[Selected extract — start]

# Griswold Skillet



## jessekeels (Aug 10, 2009)

I would like to start by saying this is my first post on this forum. I have been a line cook for 2 years at a hotel and I have recently decided to move to Charleston, SC to attend culinary school there. 
When my father and I were looking through some pots and pans he had found on a boat he bought we found a skillet with some strange markings on it. and had some numbers on the handle and the back of the skillet. We looked it up and found a little bit of information on google. We found out they were made between 1864-1956 and are collectors items. My skillet has the number 5 on it to indicate 5" and the markings Erie PA USA and below that the number 724. I have searched some antiques websites and found skillets of my side that have 724 but a letter after it, but the one I have dosent have any letters after it.
What I was wondering if anyone had heard of these skillets and if anyone knows why mine does not have a letter after the number. I plan to use it when I move out because it appears to not be worth an exessive amount of money. Any knowlege or expertise about these would be much appreciated, also if someone could point me towards a website that has any info that would be great too.
I figured it would be appropriate to post in this section because it is sorta chef related :chef: 
Thanks 
Jesse


----------



## dillbert (Jul 2, 2008)

I did a quick search on Griswold cast iron and there's zillions of hits.

collector clubs, etc. some pricey numbers - probably for the early stuff

this may help with the 'no letter' question:

Patterns, Molds, and Pattern Numbers/Letters

As far as collectors are concerned, nothing is special about the letters that sometimes are cast with the pattern number on Griswold pieces and a few other makes. Cast iron pieces are made in a sand MOLD and that mold is made by packing special casting sand around a PATTERN. Each piece of iron has to have its own mold as the mold is a one-time-use thing which is destroyed in order to remove the piece cast in it. In order to make enough molds a foundry might have to have several or more patterns for popular, high production pieces. In this case each pattern has a different letter (plus, usually, one with no letter) on it after the pattern number which would be the same number for like items. It really doesn't make any difference to collectors which pattern was used to make a piece because they were all the same (but sometimes with very minor differences) except for the letter. One of Griswold's most prolific pieces is the No.8 block TM smooth bottom skillet. For these Steve Stephens, a long time collector, has identified all letters of the alphabet (plus no letter), except for the letters I, O, U and Q and some of these could still turn up. Pieces that were produced in low quantities may have only one pattern to make all the molds that were required. The preceeding deals mostly with Griswold pieces but may apply to other makes as well. Wagner called their numbers "catalog numbers" but, basically, they are pretty much the same as Griswold's pattern numbers.

[Selected extract — finish]
[Information given — start]

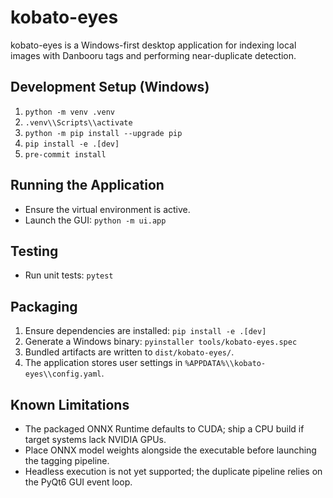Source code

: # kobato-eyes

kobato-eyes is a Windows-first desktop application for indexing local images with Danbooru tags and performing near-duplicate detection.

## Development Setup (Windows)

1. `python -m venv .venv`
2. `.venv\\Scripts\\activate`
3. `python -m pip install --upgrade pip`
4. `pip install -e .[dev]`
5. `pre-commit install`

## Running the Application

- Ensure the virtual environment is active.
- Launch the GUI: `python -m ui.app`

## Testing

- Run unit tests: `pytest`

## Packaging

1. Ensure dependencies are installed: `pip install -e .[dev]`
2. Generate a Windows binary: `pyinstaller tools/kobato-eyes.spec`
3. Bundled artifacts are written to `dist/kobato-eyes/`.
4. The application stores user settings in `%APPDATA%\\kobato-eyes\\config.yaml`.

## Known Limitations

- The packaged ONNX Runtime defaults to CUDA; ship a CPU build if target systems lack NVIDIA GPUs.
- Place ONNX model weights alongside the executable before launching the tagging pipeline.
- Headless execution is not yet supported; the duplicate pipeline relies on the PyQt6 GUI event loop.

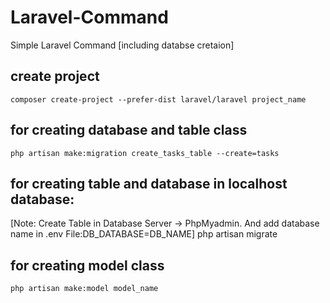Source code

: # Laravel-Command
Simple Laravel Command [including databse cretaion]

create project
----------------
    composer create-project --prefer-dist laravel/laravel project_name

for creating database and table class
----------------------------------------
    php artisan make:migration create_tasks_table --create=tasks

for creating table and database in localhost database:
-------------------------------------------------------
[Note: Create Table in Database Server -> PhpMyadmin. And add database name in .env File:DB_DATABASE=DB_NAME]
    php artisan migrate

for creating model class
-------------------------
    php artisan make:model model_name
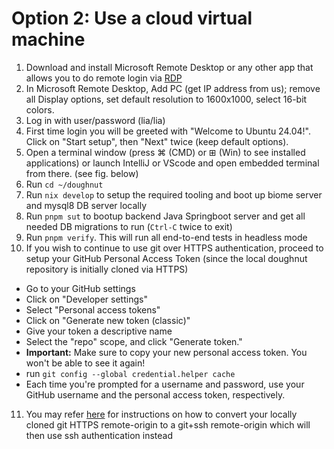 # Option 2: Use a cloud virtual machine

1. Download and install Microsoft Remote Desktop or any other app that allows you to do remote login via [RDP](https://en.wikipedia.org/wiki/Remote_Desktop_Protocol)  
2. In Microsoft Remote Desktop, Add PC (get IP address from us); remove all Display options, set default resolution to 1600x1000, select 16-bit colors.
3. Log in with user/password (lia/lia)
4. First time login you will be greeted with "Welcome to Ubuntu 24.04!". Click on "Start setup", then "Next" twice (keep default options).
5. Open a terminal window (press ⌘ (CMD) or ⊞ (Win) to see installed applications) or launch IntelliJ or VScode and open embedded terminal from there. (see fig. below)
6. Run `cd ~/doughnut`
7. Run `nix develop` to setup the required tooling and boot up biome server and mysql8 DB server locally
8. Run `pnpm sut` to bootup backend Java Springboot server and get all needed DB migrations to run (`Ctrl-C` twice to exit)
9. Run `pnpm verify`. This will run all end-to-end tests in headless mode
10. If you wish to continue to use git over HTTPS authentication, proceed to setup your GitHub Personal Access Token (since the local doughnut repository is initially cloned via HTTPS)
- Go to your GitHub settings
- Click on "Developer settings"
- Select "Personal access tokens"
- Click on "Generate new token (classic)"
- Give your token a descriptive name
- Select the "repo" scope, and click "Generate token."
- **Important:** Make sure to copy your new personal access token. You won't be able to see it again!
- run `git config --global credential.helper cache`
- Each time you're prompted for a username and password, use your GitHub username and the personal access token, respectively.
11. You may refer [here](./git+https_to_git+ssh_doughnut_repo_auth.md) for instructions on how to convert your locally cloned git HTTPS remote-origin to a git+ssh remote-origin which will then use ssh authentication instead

[Information given — finish]

### Required tasks
**a.** Repeat the part of the Griswold skillet thread starting at "What I was wondering" and ending at "zillions of hits.".
**b.** In the Griswold skillet thread, which letters of the alphabet has Steve Stephens not identified on the No.8 block TM smooth bottom skillet?
The data have no connection to the Griswold skillet thread.

### Solved problems
**a.**
What I was wondering if anyone had heard of these skillets and if anyone knows why mine does not have a letter after the number. I plan to use it when I move out because it appears to not be worth an exessive amount of money. Any knowlege or expertise about these would be much appreciated, also if someone could point me towards a website that has any info that would be great too.
I figured it would be appropriate to post in this section because it is sorta chef related :chef: 
Thanks 
Jesse


----------



## dillbert (Jul 2, 2008)

I did a quick search on Griswold cast iron and there's zillions of hits.

**b.** The letters I, O, U and Q.